The comic image will be defined with the comic metadata field and automatically added to the page. The contents of that field can be any of the following.
yml
comic: 1.png
Here the image 1.png will be used for the comic image, and the title will be the alt text, you can also set a list of files and each will be included below the other.
yml
comic:
- 1a.png
- 1b.png
You should manually set the alt text by explicitely using the src and alt subfields for comic like this:
yml
comic:
src: 1.png
alt: alt text
You can also have a list of images here:
yml
comic:
- src: 1a.png
alt: the first row
- src: 1b.png
alt: the second row
Instead of a comic you can also include a feature this is just a html page or snippet that gets included instead of a comic.
The body of the comic md file will be used as the accompanying post for the comic.
HyperComics
HyperComics are a seperate type of comic with their own layout, a hypercomic is made by adding a folder under the /content/hyper section with the following content:
index.md: the main page with the frontmatter and news postpaths.md: the multiple choice paths taken
Blog posts
Blog post content is put in the content/blog/ directory and will be put in the 'blog' section of the rendered pages.
You link the comic image using the comic attribute in the frontmatter. The comic attribute can contain an image, but it can also contain a link to any different kind of content. Right now we support images of any known format as comics, as well as .html files which will be included verbatim in the same section as the comic image will go. I am currently using this myself for choose-your-own-adventure style comics.
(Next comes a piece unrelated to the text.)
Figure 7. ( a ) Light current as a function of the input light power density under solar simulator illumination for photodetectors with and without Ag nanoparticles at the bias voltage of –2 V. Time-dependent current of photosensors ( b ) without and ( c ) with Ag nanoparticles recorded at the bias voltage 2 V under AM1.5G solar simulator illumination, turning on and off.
Any explicitely linked file will be included in the render. Any non-explicitely included files you want included, say a custom javascript, can be mentioned in the frontmatter with the includes attribute.
Optionally you can also use the blog attribute, similar to the comic attribute to include blog post content from an external file. We support .html files if you want more control over the content, and .md if you want to keep the blog content in a seperate file for some reason.
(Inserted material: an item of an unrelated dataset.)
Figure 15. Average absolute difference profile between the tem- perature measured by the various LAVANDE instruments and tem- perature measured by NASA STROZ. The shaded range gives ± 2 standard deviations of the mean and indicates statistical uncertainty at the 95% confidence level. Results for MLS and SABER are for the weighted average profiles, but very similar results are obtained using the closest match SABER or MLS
The template attribute points to the html template you want to use for this post. The template is delibrately kept seperate from any category, chapter or tag, so you can change the appearance seperate from any classification.
Chapters
Comics can be divided into chapters, extra data and overwritten assets can be placed in the chapters/ folder.
NOTE: Actually just use a different template for chapters instead?
Other Content
Files placed directly in the content root directory will be turned into standalone pages, this can be used for pages such as about or archive.